AUC vs. DUC
In 2024, the terminal AUC was -12.2% (or -12.99 €2017) lower than the planned DUC. This results from the combination of significantly higher than planned TNSUs (+10.7%) and lower than planned terminal costs in real terms (-2.9%, or -2.8 M€2017). It should be noted that the actual inflation index in 2024 was +13.5 p.p. higher than planned.
Terminal service units
The difference between 2024 actual and planned TNSUs (+10.7%) falls outside the +10% threshold foreseen in the traffic risk sharing mechanism. The resulting gain of additional terminal revenues is therefore shared between the ANSP and the airspace users (see the main ANSP gain in Box 11).
Terminal costs by entity
The 2024 actual real terminal costs are -2.9% (-2.8 M€2017) lower than planned. This is the result of lower than planned costs for the main ANSP, ENAIRE (-3.5%, or -3.3 M€2017) and the MET SP (-1.3%) and higher than planned costs for the NSA (+30.1%, or +0.5 M€2017).

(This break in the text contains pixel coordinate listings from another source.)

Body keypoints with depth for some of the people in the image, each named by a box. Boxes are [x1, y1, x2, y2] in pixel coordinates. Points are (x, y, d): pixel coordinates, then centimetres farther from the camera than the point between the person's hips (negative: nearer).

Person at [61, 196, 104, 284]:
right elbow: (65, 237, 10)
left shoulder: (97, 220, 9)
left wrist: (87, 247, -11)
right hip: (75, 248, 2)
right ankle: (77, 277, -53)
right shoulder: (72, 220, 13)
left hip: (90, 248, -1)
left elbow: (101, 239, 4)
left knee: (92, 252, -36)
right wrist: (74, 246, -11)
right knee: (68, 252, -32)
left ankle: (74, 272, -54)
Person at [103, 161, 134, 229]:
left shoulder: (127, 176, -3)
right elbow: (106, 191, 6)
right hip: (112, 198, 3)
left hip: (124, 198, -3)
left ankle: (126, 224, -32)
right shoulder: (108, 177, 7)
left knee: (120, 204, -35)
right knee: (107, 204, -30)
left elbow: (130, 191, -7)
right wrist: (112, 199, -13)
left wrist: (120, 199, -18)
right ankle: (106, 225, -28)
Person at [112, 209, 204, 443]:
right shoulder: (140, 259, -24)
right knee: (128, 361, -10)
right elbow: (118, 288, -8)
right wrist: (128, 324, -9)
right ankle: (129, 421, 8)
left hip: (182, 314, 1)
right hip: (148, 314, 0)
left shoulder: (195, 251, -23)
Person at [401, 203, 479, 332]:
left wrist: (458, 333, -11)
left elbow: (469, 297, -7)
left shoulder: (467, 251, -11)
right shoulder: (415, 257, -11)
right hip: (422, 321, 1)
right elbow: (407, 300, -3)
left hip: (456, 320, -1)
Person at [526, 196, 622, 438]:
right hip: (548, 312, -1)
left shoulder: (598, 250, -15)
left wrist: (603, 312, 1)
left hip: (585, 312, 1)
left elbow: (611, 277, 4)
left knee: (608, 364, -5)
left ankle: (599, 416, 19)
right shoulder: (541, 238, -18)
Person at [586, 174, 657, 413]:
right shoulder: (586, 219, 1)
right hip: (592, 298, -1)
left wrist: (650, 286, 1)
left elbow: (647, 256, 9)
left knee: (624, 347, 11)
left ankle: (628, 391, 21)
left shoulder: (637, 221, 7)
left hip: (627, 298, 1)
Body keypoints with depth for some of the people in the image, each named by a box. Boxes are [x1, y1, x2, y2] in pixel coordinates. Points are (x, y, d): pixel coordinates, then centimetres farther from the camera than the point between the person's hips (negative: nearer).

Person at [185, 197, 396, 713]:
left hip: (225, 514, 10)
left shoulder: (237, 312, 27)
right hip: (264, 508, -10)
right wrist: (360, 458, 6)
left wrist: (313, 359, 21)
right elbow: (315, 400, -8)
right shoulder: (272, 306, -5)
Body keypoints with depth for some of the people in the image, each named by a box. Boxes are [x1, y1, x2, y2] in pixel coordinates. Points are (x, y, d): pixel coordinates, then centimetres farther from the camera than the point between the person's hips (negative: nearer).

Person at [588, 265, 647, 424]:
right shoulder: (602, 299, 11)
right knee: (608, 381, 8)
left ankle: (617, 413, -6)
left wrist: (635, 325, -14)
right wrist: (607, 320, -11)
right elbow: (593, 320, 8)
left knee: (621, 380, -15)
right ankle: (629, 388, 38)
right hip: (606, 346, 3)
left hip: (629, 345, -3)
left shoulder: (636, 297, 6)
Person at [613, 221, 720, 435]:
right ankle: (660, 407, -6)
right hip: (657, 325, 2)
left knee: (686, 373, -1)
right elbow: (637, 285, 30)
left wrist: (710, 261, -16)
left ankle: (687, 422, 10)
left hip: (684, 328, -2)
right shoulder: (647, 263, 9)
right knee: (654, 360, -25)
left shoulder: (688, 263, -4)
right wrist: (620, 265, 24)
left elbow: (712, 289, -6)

Terminal costs for the main ANSP at charging zone level
Lower than planned terminal costs in real terms for ENAIRE in 2024 (-3.5%, or -3.3 M€2017) are affected by the impact of inflation index (+13.5 p.p.) since, in nominal terms, the costs were slightly above planned (+7.6%). The variation in real terms results from:
- Slightly lower than planned staff costs in real terms (-1.3%), although higher than planned in nominal terms (+11.0%), mainly due to “(…) obligations derived by national laws on Public Employees salary and on Social Security Scheme National Law, (…)”Special Active Reserve” introduced by a national Law 26/2022 of 19 December (…) Judgment 1225/2024 of 30 October 2024, from the Supreme Court (…), in which ENAIRE (has) to pay 12.1 M€ outstanding salaries to air traffic controllers (….) for year 2024”,
- Significantly lower other operating costs (-19.8%), mainly due to “cost containment measures (…) across all categories of expenditure (…)”,
- Significantly lower depreciation cost (-18.0%), mainly due to “a lower percentage of asset base cost allocation in the TNC charging zone (…)”,
- Higher cost of capital (+3.3%), mainly due to a “higher WACC rate (5.69%)”.
RP3 summary
When considering the whole of RP3 (2020-2024) for Spain terminal charging zone, actual TNSUs are +4.4% higher than planned, while actual costs in real terms are -1.3% lower than the determined costs (some -6.6 M€2017). As a result, the weighted average actual unit cost over RP3 (133.12 €2017) is -5.5% lower than planned in the PP (140.92 €2017).